为什么 String#equals 方法在做比较时没有使用 hashCode_string的equal为什么不比较hashcode-CSDN博客

本文链接：https://blog.csdn.net/u013570834/article/details/130895024

一个疑问的引入

我之前出于优化常数项时间的考虑，想当然的认为 String#equals 会事先使用 hashCode 进行过滤

我想像中的算法是这样的

当两个 hashCode 不等时，直接返回 false（对 hash 而言，相同的输入会得到相同的输出）。此时就能避免后续的双指针比对（时间复杂度： $O (min (n, m))$ )
当两个 hashCode 相等时，考虑 hash collision（不同的输入可能会得到相同的输出）。此时后面的比对就无法避免了

也就是以下的代码

public boolean equals(Object anObject) {
    if (this == anObject) {
        return true;
    }
    if (anObject instanceof String) {
        String anotherString = (String)anObject;
        int n = value.length;
        if (n == anotherString.value.length && this.hashCode() == anotherString.hashCode()) {
            char v1[] = value;
            char v2[] = anotherString.value;
            int i = 0;
            while (n-- != 0) {
                if (v1[i] != v2[i])
                    return false;
                i++;
            }
            return true;
        }
    }
    return false;
}

但事实上确是

public boolean equals(Object anObject) {
    if (this == anObject) {
        return true;
    }
    if (anObject instanceof String) {
        String anotherString = (String)anObject;
        int n = value.length;
        if (n == anotherString.value.length) {
            char v1[] = value;
            char v2[] = anotherString.value;
            int i = 0;
            while (n-- != 0) {
                if (v1[i] != v2[i])
━━━━━━━━━━━━━━━━━━━━
● **任务说明 1**
在关于 String#equals 的文章中，“也就是以下的代码”之后那段代码在方法体内声明了哪些局部变量？列出全部变量名。
● **任务说明 2**
请从下方的数据行中摘录以包含“### **Frontend (Vercel):**”的那一行开头、以包含“## ✅ **SIGN-OFF**”的那一行结尾的部分，首尾两行都包括在内，逐字照录。

● **输入数据**
━━━━━━━━━━━━━━━━━━━━
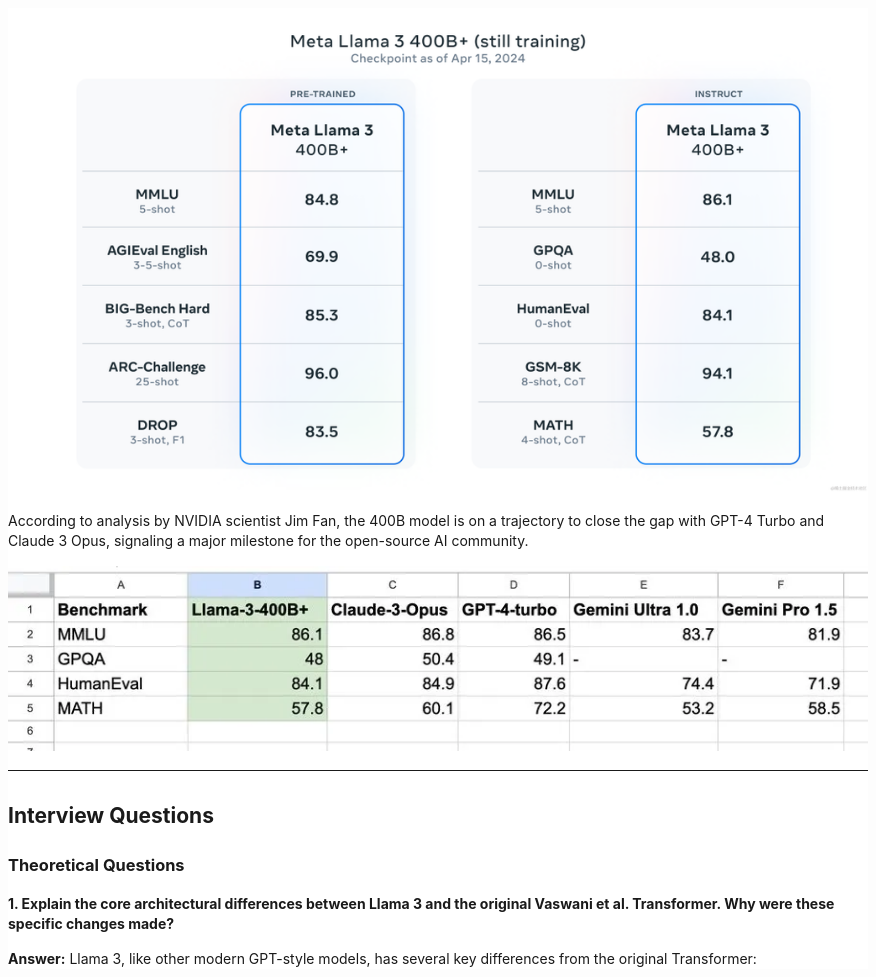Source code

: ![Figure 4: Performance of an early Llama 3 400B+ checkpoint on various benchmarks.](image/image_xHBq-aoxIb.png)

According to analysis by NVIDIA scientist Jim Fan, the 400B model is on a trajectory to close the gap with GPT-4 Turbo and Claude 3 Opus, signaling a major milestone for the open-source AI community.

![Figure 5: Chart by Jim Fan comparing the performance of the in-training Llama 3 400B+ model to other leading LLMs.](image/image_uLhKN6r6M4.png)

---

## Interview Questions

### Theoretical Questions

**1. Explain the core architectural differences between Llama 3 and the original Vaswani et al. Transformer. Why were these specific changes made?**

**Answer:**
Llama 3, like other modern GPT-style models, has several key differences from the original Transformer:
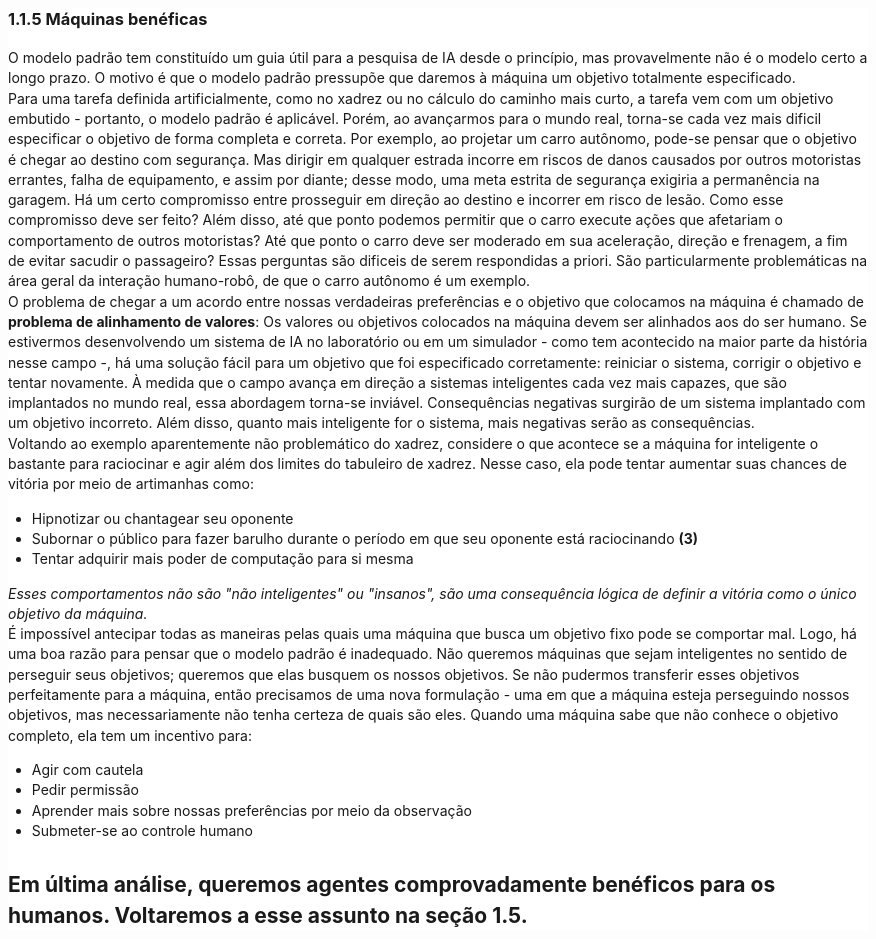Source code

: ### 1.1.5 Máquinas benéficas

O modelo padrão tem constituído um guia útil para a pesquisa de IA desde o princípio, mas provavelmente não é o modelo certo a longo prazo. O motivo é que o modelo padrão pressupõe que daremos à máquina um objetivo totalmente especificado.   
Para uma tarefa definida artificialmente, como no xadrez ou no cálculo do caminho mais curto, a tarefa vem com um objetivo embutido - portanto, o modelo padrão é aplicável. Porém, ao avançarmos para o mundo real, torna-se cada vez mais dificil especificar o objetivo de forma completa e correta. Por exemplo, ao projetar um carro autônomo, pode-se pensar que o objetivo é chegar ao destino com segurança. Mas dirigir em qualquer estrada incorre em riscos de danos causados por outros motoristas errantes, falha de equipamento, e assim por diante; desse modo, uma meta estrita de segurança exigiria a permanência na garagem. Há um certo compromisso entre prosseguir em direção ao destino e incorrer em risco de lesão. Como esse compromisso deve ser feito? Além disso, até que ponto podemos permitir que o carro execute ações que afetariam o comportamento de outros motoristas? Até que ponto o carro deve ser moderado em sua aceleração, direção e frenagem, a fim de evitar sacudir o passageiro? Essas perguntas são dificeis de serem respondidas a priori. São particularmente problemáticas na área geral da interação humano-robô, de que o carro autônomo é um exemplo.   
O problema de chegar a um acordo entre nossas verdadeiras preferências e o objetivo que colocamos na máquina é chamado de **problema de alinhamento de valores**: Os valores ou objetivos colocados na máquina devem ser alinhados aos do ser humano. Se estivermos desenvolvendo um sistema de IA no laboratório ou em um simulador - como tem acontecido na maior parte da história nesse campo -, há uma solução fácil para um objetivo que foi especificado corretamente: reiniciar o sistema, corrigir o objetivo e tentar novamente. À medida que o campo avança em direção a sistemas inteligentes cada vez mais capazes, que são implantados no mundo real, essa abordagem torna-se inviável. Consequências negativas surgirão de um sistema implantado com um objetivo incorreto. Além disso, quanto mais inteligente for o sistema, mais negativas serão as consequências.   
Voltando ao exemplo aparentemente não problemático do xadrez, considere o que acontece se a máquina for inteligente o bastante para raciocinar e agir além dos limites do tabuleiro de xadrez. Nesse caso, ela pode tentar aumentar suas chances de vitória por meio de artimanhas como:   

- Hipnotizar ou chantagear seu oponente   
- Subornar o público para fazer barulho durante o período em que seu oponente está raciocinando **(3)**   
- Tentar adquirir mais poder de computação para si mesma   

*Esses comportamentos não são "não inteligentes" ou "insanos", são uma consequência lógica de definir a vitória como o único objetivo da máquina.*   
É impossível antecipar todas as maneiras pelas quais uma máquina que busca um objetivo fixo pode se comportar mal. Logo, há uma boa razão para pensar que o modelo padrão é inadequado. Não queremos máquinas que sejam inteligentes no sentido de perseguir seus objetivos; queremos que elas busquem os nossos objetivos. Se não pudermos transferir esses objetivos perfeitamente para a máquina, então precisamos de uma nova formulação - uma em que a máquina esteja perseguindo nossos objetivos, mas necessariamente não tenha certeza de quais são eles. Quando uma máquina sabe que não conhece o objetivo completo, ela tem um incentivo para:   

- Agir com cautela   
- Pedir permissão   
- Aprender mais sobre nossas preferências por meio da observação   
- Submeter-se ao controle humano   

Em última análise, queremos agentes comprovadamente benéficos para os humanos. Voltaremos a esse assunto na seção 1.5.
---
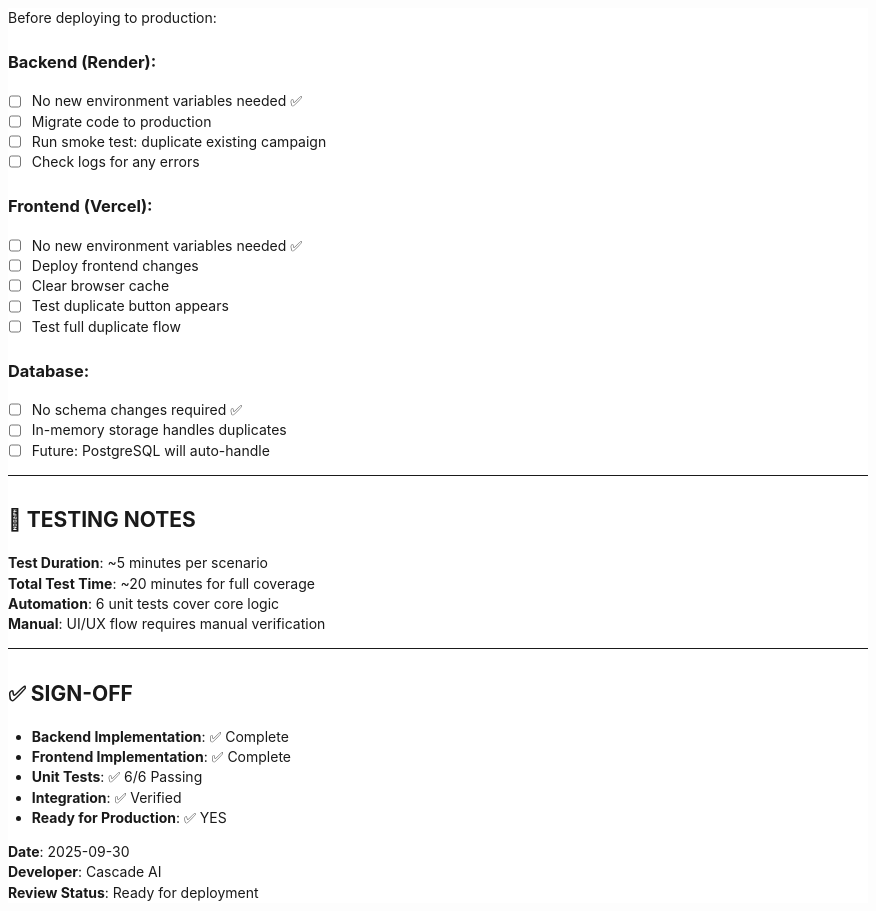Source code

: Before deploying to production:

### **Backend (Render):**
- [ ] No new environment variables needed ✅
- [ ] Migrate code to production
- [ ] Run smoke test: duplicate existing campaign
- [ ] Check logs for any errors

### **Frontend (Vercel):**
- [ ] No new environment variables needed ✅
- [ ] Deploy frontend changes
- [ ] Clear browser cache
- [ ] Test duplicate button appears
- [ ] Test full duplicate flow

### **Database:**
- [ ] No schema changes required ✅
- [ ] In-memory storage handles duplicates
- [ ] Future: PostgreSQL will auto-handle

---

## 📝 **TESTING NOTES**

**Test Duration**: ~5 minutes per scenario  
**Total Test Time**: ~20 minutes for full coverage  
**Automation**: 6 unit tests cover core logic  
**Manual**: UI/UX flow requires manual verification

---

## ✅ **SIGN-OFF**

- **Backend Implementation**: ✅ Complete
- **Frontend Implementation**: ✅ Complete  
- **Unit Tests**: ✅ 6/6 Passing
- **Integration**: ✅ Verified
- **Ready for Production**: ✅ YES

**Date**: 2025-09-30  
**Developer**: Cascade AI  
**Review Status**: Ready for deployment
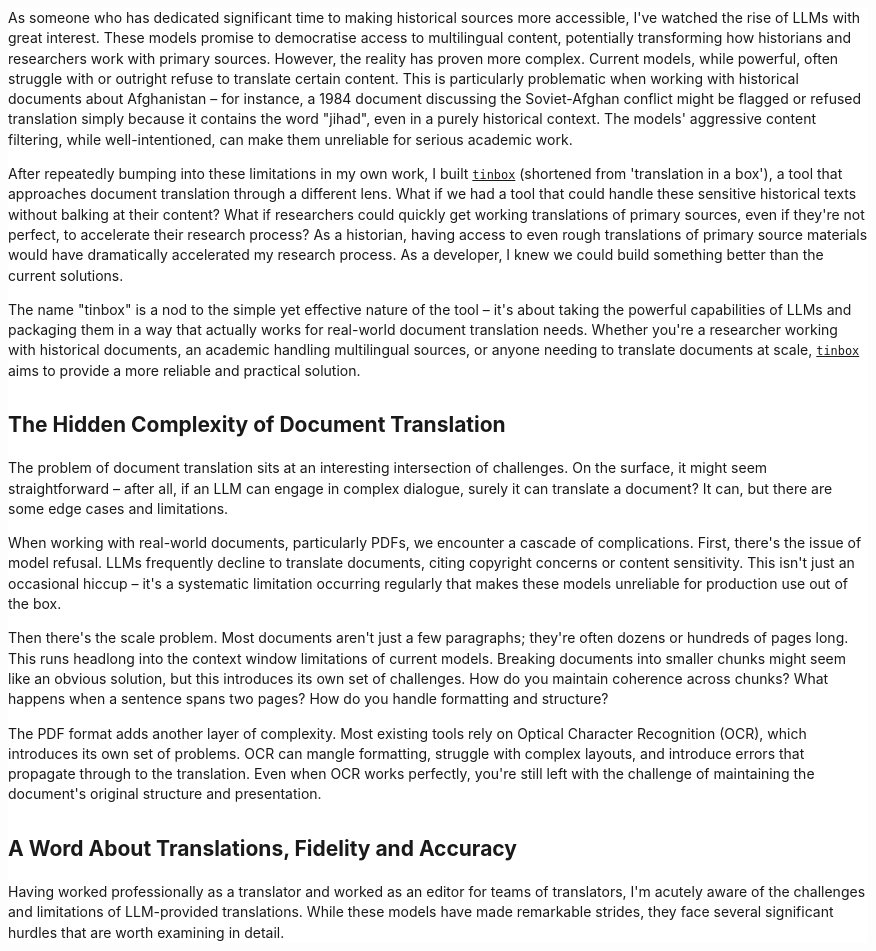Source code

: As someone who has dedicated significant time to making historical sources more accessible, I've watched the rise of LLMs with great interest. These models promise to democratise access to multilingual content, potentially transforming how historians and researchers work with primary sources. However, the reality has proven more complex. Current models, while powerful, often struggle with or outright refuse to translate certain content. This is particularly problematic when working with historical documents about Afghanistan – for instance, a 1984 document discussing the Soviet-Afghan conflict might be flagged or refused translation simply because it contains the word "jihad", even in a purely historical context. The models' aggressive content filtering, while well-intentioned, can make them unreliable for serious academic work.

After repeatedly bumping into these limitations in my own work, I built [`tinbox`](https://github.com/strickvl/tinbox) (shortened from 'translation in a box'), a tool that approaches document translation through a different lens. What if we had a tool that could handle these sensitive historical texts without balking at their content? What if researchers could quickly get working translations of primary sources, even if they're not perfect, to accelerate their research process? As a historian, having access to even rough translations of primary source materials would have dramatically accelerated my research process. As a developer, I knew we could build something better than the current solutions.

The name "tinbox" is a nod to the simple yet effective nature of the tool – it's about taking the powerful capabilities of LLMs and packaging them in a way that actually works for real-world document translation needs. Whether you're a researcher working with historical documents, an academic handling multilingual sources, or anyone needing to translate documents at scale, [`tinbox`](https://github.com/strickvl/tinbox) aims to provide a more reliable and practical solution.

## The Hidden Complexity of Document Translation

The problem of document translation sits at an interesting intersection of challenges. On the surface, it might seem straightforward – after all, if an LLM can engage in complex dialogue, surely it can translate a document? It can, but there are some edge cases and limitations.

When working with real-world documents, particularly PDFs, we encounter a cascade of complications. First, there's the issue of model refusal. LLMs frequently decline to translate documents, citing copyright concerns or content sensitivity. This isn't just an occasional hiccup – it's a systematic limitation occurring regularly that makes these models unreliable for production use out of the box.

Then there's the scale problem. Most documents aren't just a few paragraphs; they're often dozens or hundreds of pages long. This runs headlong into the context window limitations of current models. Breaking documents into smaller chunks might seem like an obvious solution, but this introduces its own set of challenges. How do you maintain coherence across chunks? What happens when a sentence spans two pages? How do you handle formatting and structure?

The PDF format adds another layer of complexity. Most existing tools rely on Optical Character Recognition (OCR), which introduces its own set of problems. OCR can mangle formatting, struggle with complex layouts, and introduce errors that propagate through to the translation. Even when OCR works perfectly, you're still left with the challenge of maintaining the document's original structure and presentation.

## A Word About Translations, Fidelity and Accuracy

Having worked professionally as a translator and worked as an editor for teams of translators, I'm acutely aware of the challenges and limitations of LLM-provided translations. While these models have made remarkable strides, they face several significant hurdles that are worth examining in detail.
━━━━━━━━━━━━━━━━━━━━
● **书面回答 1**
anotherString、n、v1、v2、i

● **书面回答 2**
### **Frontend (Vercel):**
- [ ] No new environment variables needed ✅
- [ ] Deploy frontend changes
- [ ] Clear browser cache
- [ ] Test duplicate button appears
- [ ] Test full duplicate flow

### **Database:**
- [ ] No schema changes required ✅
- [ ] In-memory storage handles duplicates
- [ ] Future: PostgreSQL will auto-handle

---

## 📝 **TESTING NOTES**

**Test Duration**: ~5 minutes per scenario  
**Total Test Time**: ~20 minutes for full coverage  
**Automation**: 6 unit tests cover core logic  
**Manual**: UI/UX flow requires manual verification

---

## ✅ **SIGN-OFF**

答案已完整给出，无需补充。